__Document excerpt__
● ● ● ● ●
Ooh, the stress, my dear! Even Jason, who usually provides light relief, set my nerves a-jangling. At first it was fun watching him bounce around Christian Leadership camp with other blond chirpy Walton types, all in their silver anti-vamp rings and sunshine yellow t-shirts. Or sunshine yellow pecs in Jason’s case. That boy can’t keep his top on for more than five minutes. But he freaked during role play with Sarah when she popped plastic fangs into her mouth (only slightly less convincing than the ones the real vampires wear). Flashing back to the horror of Amy killing Eddie, Jason damn near staked Sarah with the American flag. From the way Sarah flushed and licked her over-heated lips, it seemed she’d be purty glad to be staked by him any time.
● ● ● ● ●
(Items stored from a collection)
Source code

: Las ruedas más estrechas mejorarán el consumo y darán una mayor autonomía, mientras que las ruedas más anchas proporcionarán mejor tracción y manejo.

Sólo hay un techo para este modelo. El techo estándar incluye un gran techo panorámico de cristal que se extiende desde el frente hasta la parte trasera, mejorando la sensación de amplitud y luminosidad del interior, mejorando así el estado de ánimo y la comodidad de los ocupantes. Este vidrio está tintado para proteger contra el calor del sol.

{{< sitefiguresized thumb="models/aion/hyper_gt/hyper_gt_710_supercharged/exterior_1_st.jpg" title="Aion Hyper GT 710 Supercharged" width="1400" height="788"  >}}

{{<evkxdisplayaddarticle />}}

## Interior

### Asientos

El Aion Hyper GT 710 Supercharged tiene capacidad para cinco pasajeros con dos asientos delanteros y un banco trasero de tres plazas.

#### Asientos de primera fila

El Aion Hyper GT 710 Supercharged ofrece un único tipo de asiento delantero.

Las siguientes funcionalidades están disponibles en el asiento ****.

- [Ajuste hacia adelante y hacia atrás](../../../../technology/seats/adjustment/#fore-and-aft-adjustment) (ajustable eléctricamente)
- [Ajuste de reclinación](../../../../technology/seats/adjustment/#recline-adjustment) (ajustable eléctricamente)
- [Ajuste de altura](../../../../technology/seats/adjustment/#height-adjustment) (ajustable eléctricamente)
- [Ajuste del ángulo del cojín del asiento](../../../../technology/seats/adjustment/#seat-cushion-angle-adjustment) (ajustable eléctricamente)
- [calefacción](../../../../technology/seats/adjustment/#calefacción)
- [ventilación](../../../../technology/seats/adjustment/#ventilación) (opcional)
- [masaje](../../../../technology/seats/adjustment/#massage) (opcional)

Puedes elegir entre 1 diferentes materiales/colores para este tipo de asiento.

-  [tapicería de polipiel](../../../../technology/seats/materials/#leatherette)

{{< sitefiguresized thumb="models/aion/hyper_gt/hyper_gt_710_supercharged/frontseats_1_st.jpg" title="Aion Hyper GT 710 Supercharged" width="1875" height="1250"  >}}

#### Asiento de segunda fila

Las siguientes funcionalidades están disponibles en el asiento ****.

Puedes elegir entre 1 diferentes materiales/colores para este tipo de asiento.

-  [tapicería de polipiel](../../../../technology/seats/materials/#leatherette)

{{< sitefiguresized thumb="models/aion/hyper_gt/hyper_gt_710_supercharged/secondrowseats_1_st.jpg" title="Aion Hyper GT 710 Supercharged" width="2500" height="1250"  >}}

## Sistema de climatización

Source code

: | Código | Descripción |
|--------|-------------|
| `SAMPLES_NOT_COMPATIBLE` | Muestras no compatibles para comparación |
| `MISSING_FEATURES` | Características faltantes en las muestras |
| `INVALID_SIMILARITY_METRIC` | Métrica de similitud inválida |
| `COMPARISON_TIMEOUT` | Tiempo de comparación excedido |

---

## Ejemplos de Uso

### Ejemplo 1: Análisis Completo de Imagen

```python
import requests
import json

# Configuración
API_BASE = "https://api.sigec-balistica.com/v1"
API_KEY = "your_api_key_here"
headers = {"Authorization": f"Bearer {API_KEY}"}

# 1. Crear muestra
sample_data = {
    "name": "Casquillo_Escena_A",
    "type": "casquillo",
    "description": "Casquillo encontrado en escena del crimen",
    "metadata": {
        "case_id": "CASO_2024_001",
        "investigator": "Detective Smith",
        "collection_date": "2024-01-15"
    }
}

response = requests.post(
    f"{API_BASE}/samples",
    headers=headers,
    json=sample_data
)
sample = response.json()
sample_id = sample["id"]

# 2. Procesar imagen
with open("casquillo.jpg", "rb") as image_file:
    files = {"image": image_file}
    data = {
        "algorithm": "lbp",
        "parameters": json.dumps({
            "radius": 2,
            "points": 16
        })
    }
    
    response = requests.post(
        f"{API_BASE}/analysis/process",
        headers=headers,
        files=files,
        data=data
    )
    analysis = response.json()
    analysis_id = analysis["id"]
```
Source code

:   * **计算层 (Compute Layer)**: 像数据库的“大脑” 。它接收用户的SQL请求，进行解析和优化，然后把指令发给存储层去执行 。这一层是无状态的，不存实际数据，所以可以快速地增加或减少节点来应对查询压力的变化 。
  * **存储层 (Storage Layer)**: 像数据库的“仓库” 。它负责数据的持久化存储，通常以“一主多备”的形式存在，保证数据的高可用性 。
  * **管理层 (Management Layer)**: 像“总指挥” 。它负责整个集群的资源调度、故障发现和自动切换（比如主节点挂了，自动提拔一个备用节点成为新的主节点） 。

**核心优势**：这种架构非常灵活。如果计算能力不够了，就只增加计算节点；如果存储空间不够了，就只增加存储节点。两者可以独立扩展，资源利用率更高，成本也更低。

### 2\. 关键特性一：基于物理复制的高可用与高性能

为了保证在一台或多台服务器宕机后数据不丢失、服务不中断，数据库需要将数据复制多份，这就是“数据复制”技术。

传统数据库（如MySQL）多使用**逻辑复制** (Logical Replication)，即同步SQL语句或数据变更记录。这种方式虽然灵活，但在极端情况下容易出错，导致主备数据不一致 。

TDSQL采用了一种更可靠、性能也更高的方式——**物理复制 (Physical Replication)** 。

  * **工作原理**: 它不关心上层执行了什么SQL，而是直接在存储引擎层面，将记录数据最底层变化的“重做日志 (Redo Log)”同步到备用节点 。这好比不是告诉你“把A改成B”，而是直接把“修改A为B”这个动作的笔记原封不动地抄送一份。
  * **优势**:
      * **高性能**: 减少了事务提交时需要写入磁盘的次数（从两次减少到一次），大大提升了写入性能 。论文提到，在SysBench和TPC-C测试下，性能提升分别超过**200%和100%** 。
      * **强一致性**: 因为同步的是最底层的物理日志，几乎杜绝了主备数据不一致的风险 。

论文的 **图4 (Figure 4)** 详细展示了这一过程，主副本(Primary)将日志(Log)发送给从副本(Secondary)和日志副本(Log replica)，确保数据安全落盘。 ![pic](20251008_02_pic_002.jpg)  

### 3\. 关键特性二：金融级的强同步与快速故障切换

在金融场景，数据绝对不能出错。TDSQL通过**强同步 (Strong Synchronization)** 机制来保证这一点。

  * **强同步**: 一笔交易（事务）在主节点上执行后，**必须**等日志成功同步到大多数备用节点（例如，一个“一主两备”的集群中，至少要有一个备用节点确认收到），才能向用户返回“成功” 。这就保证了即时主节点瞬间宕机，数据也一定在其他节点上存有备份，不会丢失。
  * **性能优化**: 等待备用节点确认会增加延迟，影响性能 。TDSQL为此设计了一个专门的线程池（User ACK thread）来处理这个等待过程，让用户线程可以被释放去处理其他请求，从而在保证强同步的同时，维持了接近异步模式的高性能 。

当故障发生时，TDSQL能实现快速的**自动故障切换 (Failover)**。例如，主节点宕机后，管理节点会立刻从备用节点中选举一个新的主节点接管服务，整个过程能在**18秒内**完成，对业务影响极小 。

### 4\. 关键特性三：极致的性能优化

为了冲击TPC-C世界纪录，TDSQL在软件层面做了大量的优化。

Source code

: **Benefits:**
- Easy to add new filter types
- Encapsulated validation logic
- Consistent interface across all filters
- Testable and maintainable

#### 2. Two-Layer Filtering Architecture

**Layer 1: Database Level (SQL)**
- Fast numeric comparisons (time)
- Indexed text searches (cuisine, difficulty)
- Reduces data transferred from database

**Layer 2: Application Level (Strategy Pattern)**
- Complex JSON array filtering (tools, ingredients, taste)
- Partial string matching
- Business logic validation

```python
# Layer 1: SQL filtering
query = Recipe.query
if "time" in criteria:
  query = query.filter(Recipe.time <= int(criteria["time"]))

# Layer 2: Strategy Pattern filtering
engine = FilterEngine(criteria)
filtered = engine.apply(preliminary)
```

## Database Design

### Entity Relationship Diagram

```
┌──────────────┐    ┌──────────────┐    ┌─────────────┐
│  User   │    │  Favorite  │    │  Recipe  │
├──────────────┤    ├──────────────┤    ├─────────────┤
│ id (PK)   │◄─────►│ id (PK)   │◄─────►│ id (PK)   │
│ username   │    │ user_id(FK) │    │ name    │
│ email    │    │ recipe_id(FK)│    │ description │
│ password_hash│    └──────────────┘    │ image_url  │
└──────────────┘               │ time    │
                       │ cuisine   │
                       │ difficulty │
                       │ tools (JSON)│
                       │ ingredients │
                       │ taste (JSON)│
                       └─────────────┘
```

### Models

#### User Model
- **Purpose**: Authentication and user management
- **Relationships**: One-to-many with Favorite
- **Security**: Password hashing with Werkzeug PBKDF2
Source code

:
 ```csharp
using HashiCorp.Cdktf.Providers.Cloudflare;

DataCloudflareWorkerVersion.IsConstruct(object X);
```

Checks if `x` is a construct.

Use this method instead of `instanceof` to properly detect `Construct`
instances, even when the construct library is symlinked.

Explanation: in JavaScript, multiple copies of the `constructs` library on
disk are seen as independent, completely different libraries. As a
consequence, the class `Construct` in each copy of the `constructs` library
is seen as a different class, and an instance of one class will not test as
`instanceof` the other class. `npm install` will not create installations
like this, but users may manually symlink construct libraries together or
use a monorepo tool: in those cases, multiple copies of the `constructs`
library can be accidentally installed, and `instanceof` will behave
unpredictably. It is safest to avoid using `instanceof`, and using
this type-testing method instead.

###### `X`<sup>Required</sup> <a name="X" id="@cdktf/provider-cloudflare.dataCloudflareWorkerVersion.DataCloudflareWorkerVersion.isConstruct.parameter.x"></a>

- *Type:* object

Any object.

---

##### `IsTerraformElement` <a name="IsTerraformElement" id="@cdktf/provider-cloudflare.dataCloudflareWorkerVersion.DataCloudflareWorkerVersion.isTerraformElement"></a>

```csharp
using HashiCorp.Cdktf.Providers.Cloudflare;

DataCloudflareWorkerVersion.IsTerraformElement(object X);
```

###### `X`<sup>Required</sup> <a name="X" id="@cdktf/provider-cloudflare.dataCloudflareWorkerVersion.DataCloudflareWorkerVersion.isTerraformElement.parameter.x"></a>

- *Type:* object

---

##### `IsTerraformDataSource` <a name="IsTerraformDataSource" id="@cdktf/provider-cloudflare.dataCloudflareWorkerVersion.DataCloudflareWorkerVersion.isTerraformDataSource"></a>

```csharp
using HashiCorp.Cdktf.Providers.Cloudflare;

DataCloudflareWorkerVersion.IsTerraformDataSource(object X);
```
● ● ● ● ●
__Actions to take__
[a] Reproduce the portion of the passage about Jason at Christian Leadership camp that starts at "Ooh, the stress, my" and ends at "him any time.".
[b] Write the next part of the passage about Jason at Christian Leadership camp, picking up after its final sentence.

__Answers to the exercise__
[a]
Ooh, the stress, my dear! Even Jason, who usually provides light relief, set my nerves a-jangling. At first it was fun watching him bounce around Christian Leadership camp with other blond chirpy Walton types, all in their silver anti-vamp rings and sunshine yellow t-shirts. Or sunshine yellow pecs in Jason’s case. That boy can’t keep his top on for more than five minutes. But he freaked during role play with Sarah when she popped plastic fangs into her mouth (only slightly less convincing than the ones the real vampires wear). Flashing back to the horror of Amy killing Eddie, Jason damn near staked Sarah with the American flag. From the way Sarah flushed and licked her over-heated lips, it seemed she’d be purty glad to be staked by him any time.

[b]
It was Pecs On Parade this week, as Eggs also swanned about shirtless. He has a perfect washboard stomach, but for some reason Tara was less interested in that than in interrogating him about his past. Though the poor boy wiggled his manly chest at her, she kept her eyes resolutely above neck-level and insisted on knowing what he’d served time for. Who cares, Tara? So it was armed robbery. Never mind that, look at his six-pack!
Maryann was stressing me out too. If she wasn’t eating her way through Merlotte’s entire menu (‘what’s going on at table four?’), she was somehow persuading the entire bar to dance and rut in bacchanal fashion. And turning Sam into a dog when he gave her a hard time about it. When Sookie listened in to Maryann’s thoughts, all she got was a lot of what could be ancient Greek. Or Latin. Who knows? It’s all Greek to me.